* [EXTRACTED TEXT]:
------------------------
Results from a study of adults with kidney failure suggest that taking both short-acting benzodiazepines and opioids may put patients at an especially high risk of dying prematurely. The findings appear in an upcoming issue of CJASN.
Increasing use of opioids in recent years has led to rising numbers of deaths and hospitalizations due to overdoses. In light of this opioid epidemic, it is important to understand whether other medications interact with opioids to elevate risks for patients. A team led by Mara McAdams-DeMarco, Ph.D. (Johns Hopkins Medical Institutions) looked to see if such an interaction exists for benzodiazepines (also considered tranquilizers or sedatives), which are some of the most commonly prescribed medications in the United States.
The study included 69,368 US adults with kidney failure who initiated hemodialysis in 2013 or 2014. Many patients with kidney failure have physical and psychiatric conditions that are treated with benzodiazepines, and they are also 3-times more likely to be prescribed opioids than the general population. “We sought to quantify the synergistic impact of benzodiazepines and opioids on mortality among patients initiating hemodialysis,” said Dr. McAdams-DeMarco.
During a median follow-up of 16 months, 15,175 patients (30%) died. Medicare claims data revealed the following:
Within 1 year of hemodialysis initiation, 10,854 patients (16%) were dispensed a short-acting benzodiazepine and 3,262 patients (5%) were dispensed a long-acting benzodiazepine.
------------------------
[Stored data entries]
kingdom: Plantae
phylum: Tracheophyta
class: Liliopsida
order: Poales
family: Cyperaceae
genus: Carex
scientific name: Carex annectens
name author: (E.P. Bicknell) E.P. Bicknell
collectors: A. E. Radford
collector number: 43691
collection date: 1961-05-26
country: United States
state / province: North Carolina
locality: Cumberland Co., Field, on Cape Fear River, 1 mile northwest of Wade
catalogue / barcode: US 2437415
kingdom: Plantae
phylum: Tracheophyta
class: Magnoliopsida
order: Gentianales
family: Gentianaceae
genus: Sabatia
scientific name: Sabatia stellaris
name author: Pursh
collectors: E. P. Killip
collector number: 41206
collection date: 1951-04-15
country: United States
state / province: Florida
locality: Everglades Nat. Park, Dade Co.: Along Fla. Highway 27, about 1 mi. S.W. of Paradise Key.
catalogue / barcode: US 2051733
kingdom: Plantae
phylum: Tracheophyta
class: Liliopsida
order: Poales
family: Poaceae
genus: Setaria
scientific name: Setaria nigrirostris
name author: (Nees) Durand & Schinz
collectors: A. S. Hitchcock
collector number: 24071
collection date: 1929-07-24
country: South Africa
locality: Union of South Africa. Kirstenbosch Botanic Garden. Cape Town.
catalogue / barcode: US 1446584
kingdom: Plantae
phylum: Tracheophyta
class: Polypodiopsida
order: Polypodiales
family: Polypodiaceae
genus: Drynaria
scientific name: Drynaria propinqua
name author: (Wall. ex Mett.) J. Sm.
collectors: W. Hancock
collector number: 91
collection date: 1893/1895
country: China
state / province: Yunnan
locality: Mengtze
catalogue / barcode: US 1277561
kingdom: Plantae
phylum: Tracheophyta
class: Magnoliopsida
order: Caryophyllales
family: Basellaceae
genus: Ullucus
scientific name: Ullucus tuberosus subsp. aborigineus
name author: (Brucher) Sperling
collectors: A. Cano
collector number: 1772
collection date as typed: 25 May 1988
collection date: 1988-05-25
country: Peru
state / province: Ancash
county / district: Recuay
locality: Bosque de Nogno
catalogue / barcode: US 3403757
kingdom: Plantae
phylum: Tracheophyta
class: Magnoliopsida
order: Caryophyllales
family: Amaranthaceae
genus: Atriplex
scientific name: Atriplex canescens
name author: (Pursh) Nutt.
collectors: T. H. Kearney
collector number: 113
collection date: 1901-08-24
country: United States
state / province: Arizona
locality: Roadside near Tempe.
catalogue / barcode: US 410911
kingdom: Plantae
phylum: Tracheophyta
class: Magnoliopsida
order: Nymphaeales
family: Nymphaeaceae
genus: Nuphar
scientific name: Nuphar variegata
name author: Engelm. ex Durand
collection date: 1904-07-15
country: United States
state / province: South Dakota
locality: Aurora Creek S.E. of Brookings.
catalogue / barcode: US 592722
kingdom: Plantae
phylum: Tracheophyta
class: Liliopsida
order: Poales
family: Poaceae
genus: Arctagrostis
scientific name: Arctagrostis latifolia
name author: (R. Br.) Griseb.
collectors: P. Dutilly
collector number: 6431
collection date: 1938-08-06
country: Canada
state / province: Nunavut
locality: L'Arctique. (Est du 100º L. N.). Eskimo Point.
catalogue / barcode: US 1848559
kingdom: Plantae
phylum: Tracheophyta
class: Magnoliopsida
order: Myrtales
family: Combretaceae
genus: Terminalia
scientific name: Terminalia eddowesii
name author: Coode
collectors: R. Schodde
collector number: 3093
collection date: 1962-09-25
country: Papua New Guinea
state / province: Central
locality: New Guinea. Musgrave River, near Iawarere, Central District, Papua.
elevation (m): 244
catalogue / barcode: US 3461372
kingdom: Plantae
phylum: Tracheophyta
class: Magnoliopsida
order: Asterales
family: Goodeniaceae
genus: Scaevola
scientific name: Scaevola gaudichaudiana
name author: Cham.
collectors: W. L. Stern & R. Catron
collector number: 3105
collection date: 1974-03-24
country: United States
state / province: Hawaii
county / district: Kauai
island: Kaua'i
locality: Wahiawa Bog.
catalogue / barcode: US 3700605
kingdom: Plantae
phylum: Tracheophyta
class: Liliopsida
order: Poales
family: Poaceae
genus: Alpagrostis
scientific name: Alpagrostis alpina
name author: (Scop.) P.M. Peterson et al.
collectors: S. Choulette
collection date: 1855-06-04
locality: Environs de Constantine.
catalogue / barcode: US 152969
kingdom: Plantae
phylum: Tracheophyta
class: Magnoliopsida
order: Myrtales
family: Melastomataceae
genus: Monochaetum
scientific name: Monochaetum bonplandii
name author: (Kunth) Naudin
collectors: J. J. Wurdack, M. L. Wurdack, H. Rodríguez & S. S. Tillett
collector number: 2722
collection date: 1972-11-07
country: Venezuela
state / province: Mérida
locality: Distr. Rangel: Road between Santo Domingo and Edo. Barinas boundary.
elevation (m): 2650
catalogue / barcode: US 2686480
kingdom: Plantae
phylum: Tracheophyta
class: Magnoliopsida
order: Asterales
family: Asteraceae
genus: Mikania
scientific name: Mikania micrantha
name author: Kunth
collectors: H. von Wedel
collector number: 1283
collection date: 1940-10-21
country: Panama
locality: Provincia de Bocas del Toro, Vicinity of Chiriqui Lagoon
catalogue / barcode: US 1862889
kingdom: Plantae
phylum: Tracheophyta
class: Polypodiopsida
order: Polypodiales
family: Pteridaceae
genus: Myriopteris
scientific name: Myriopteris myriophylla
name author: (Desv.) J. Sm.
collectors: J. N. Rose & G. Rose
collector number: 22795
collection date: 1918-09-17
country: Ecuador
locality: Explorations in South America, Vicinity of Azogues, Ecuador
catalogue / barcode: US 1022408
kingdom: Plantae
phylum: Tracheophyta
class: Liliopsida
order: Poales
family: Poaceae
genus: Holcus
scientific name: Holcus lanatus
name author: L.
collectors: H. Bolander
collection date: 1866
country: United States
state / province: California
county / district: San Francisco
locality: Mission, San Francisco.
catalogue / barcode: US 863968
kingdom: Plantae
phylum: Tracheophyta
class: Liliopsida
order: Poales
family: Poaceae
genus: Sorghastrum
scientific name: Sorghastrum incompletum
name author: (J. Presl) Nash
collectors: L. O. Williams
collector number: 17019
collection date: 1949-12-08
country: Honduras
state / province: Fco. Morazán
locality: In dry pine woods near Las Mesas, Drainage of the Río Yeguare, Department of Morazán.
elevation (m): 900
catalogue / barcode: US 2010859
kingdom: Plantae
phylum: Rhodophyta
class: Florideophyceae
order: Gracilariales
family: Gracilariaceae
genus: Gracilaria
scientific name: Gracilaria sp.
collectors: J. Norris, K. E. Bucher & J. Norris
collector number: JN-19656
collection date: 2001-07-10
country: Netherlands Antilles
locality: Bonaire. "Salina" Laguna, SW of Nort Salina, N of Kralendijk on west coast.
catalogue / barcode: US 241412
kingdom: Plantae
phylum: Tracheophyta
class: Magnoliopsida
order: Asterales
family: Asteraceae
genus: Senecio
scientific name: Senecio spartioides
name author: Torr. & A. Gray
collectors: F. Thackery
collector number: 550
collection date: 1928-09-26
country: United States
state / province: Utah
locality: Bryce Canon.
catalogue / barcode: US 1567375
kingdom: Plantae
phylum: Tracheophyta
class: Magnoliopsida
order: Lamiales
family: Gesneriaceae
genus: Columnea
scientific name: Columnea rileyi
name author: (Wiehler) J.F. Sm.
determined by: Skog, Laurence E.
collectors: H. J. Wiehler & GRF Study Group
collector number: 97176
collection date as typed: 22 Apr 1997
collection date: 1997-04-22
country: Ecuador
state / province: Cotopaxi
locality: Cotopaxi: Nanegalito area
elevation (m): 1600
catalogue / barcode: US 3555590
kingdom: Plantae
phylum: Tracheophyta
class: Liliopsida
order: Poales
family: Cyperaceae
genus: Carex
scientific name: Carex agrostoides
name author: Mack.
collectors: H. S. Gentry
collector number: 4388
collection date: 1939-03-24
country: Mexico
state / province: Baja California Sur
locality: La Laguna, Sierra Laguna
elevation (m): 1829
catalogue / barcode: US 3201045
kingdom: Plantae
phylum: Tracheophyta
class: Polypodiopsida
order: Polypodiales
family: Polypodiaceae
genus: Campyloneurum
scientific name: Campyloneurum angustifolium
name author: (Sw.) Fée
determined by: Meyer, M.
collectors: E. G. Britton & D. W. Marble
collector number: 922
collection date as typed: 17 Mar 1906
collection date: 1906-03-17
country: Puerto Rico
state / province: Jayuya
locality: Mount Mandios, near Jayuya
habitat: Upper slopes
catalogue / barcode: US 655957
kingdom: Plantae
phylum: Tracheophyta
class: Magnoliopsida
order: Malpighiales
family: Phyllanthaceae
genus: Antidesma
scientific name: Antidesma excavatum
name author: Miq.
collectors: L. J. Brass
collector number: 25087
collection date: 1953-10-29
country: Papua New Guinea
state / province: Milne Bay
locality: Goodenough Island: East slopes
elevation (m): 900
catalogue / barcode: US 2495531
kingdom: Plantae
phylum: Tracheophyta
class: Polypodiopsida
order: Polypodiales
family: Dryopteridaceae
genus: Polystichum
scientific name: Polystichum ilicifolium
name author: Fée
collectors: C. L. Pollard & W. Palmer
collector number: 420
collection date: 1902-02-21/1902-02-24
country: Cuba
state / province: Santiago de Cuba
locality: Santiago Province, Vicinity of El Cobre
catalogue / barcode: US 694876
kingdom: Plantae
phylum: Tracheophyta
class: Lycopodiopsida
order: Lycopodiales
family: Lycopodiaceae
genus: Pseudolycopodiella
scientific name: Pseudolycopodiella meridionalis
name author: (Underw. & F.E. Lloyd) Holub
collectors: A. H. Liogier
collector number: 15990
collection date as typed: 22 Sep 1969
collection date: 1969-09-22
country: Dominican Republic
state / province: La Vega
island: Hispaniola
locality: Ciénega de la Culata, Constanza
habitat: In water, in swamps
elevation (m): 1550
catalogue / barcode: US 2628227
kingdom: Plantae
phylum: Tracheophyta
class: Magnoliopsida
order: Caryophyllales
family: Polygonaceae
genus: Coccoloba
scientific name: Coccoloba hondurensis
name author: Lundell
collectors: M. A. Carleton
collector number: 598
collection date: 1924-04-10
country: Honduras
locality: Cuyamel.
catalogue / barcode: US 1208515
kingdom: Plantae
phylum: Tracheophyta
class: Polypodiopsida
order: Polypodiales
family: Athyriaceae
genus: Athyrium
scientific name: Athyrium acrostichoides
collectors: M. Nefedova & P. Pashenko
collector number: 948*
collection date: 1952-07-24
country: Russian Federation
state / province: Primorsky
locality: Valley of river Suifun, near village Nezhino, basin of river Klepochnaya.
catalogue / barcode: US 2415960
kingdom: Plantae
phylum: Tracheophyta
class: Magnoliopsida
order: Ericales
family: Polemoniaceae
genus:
------------------------
* [WHAT TO WORK ON]:
(1) Repeat the kidney failure study text word for word, everything from "The study included" down to "said Dr. McAdams-DeMarco.".
(2) What are all the counts of patients that the kidney failure study text gives as numbers?
These records were drawn from a separate source.

* [SOLUTIONS IN ORDER]:
(1)
The study included 69,368 US adults with kidney failure who initiated hemodialysis in 2013 or 2014. Many patients with kidney failure have physical and psychiatric conditions that are treated with benzodiazepines, and they are also 3-times more likely to be prescribed opioids than the general population. “We sought to quantify the synergistic impact of benzodiazepines and opioids on mortality among patients initiating hemodialysis,” said Dr. McAdams-DeMarco.

(2)
- 69,368
- 15,175
- 10,854
- 3,262